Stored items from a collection
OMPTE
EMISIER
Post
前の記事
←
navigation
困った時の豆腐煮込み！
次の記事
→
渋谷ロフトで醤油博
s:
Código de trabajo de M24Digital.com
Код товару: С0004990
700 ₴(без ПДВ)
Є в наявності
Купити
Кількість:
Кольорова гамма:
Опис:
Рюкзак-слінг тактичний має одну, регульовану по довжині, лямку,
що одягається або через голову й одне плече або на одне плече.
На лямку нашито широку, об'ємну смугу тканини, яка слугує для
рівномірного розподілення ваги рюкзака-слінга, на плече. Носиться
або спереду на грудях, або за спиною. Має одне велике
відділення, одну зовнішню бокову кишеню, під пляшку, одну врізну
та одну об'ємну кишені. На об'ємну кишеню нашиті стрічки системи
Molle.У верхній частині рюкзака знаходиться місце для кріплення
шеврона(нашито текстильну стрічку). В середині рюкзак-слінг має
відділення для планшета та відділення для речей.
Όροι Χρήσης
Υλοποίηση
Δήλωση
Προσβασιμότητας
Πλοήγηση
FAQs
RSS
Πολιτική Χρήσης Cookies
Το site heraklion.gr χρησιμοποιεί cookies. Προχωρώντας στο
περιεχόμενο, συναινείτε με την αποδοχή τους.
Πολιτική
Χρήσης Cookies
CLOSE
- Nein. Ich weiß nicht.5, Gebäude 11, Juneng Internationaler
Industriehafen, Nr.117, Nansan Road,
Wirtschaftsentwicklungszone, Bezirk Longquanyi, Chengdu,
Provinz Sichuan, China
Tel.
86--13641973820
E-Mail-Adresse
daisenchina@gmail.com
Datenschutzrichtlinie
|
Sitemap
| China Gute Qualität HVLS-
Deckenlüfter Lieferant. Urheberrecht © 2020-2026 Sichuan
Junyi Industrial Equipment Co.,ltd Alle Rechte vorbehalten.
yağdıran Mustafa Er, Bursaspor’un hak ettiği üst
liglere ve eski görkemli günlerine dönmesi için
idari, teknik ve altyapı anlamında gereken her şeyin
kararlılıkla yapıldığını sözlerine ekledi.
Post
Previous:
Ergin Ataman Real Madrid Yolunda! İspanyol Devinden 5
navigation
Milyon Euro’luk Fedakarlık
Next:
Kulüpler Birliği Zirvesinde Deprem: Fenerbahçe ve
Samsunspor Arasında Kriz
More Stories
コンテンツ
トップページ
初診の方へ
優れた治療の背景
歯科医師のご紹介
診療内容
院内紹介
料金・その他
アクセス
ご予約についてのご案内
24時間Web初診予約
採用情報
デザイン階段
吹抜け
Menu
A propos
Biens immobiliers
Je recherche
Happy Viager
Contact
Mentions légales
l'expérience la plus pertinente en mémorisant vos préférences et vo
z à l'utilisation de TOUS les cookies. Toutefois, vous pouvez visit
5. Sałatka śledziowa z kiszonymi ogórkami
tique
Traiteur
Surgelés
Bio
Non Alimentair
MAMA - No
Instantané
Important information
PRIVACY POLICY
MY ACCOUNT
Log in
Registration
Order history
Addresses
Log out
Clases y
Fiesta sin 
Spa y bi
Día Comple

AIM OF THE EXERCISE
Write out exactly the lines from the line holding "ご予約についてのご案内" through the last line of the data, and nothing besides those lines.

WRITTEN SOLUTION
ご予約についてのご案内
24時間Web初診予約
採用情報
デザイン階段
吹抜け
Menu
A propos
Biens immobiliers
Je recherche
Happy Viager
Contact
Mentions légales
l'expérience la plus pertinente en mémorisant vos préférences et vo
z à l'utilisation de TOUS les cookies. Toutefois, vous pouvez visit
5. Sałatka śledziowa z kiszonymi ogórkami
tique
Traiteur
Surgelés
Bio
Non Alimentair
MAMA - No
Instantané
Important information
PRIVACY POLICY
MY ACCOUNT
Log in
Registration
Order history
Addresses
Log out
Clases y
Fiesta sin 
Spa y bi
Día Comple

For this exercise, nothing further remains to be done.